"middle pip: (140, 284)" appears in one line; retype that line and all lines following it through the end of the records, with nothing left out or added.

....

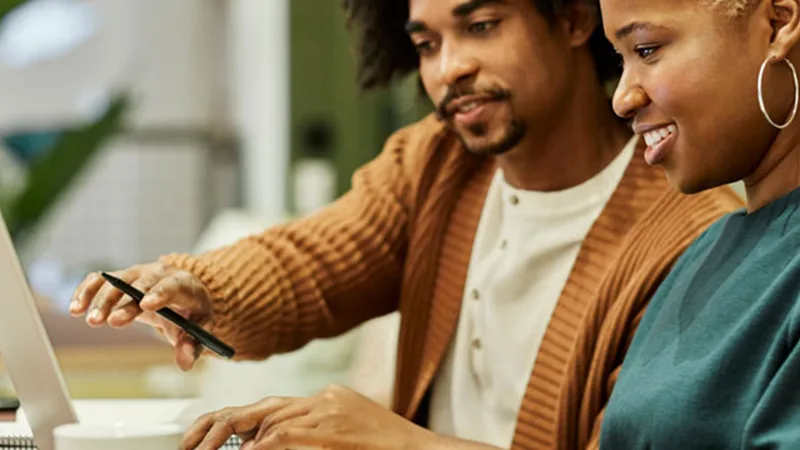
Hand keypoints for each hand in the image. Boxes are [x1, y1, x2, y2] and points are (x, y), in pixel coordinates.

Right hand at [70, 262, 213, 370]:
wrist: (181, 295)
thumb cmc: (190, 312)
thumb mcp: (199, 328)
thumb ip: (192, 346)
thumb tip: (184, 363)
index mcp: (184, 284)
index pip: (173, 285)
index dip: (159, 293)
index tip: (146, 305)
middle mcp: (158, 274)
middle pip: (140, 284)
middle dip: (125, 303)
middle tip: (110, 322)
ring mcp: (137, 274)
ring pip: (116, 280)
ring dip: (102, 299)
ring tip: (91, 321)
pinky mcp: (119, 277)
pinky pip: (99, 280)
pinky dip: (86, 291)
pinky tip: (75, 308)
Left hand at [181, 385, 438, 449]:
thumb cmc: (386, 448)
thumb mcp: (346, 433)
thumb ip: (314, 433)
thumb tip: (265, 443)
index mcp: (325, 399)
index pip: (269, 407)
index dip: (232, 422)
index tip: (204, 438)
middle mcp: (320, 402)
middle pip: (258, 410)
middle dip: (216, 429)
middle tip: (191, 446)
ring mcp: (322, 416)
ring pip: (264, 424)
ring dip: (231, 441)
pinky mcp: (323, 432)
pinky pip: (277, 439)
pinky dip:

....

# Result
middle pip: (140, 284)
middle dip: (125, 303)
middle tip: (110, 322)
ring mcp: (137, 274)
ring pip: (116, 280)
ring dip: (102, 299)
ring tip: (91, 321)
pinky mcp: (119, 277)
pinky pip: (99, 280)
pinky dip: (86, 291)
pinky tip: (75, 308)
Left hand at [181, 385, 438, 449]:
thumb cmc: (386, 448)
thumb mcp: (346, 433)
thumb ip: (314, 433)
thumb tip: (265, 443)
index mcp: (325, 399)
index pip: (269, 407)
index dip: (232, 422)
index tip: (204, 438)
middle mcp: (320, 402)
middle pip: (258, 410)
middle dip: (216, 429)
middle tip: (191, 446)
ring mcp: (322, 416)
ring pip: (264, 424)
ring dip: (231, 441)
pinky mcp: (323, 432)
pinky pip: (277, 439)
pinky dip:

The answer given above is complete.